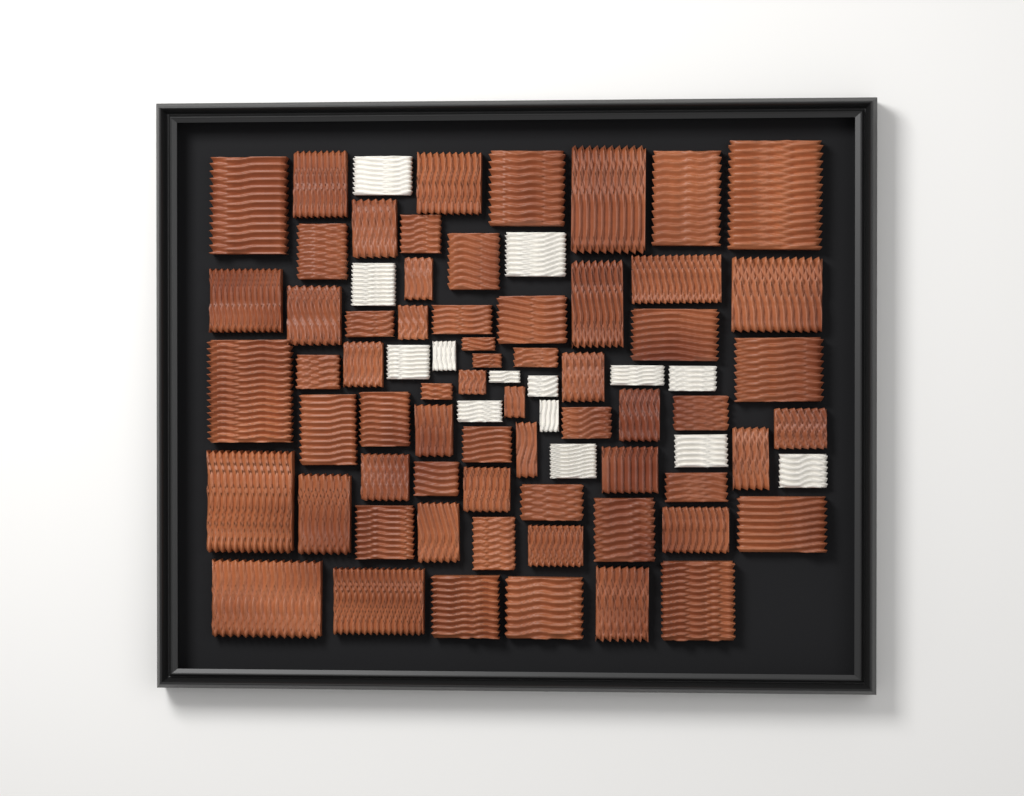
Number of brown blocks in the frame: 64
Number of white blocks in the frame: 14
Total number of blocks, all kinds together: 78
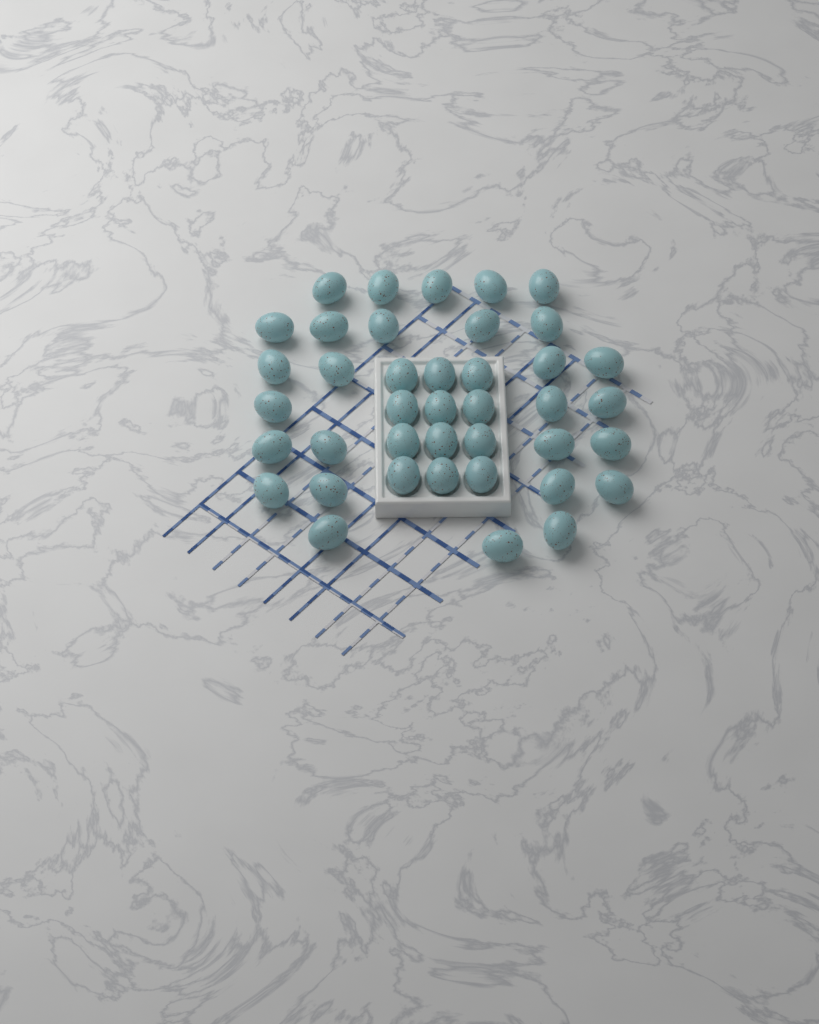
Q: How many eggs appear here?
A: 40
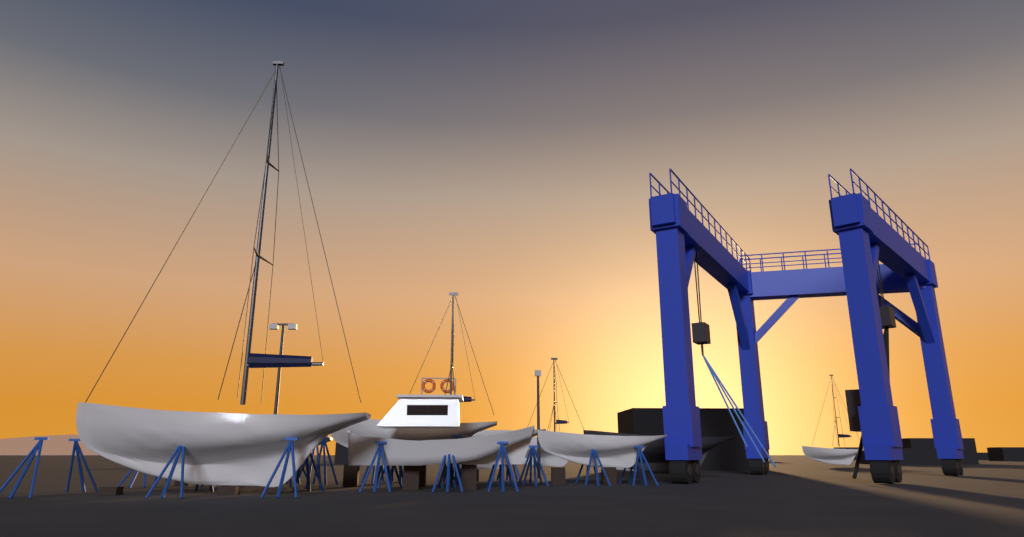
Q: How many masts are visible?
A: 4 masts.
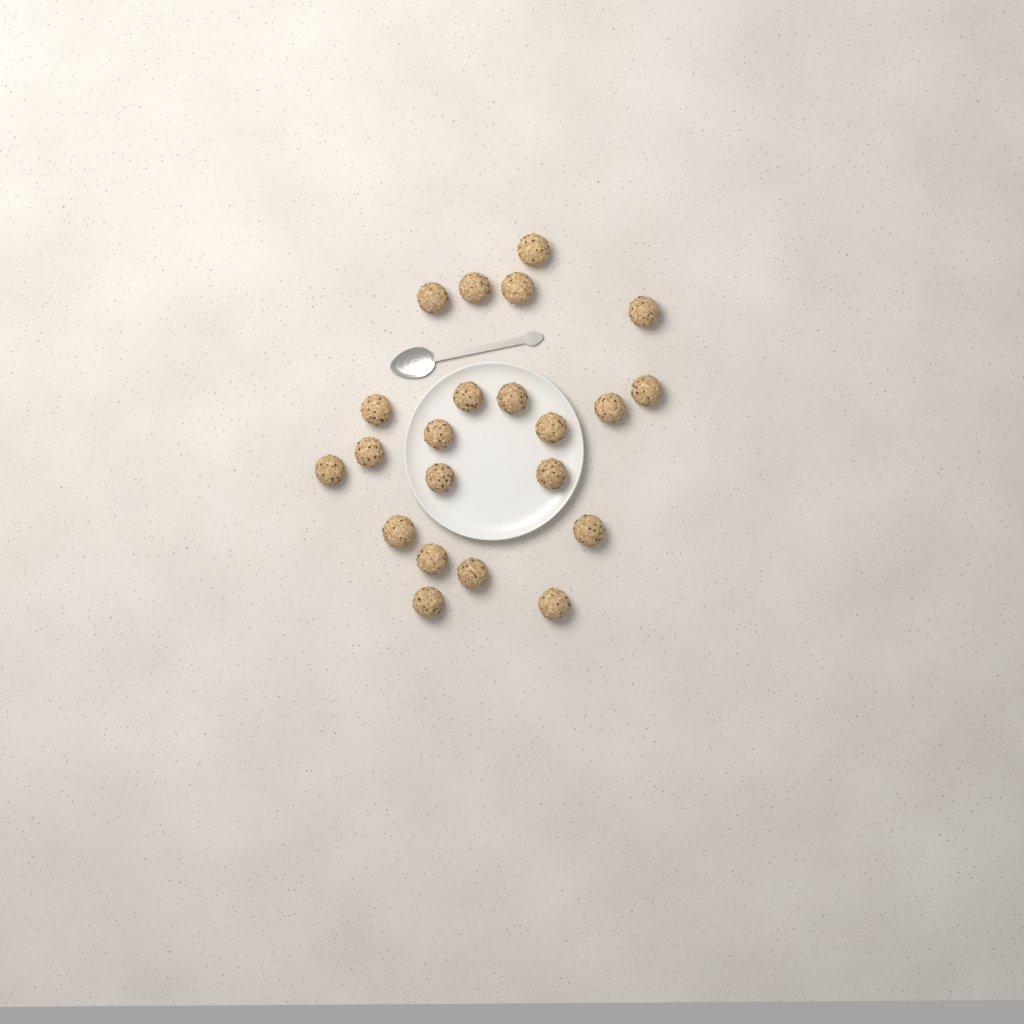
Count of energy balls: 22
━━━━━━━━━━━━━━━━━━━━
*What is being asked*:
Return the items from the line containing "Q: How many masts are visible?" through the last line of the items, copying each line unchanged. Leave the pictures out.

*Answer below*:
Q: How many masts are visible?
A: 4 masts.
Count of energy balls: 22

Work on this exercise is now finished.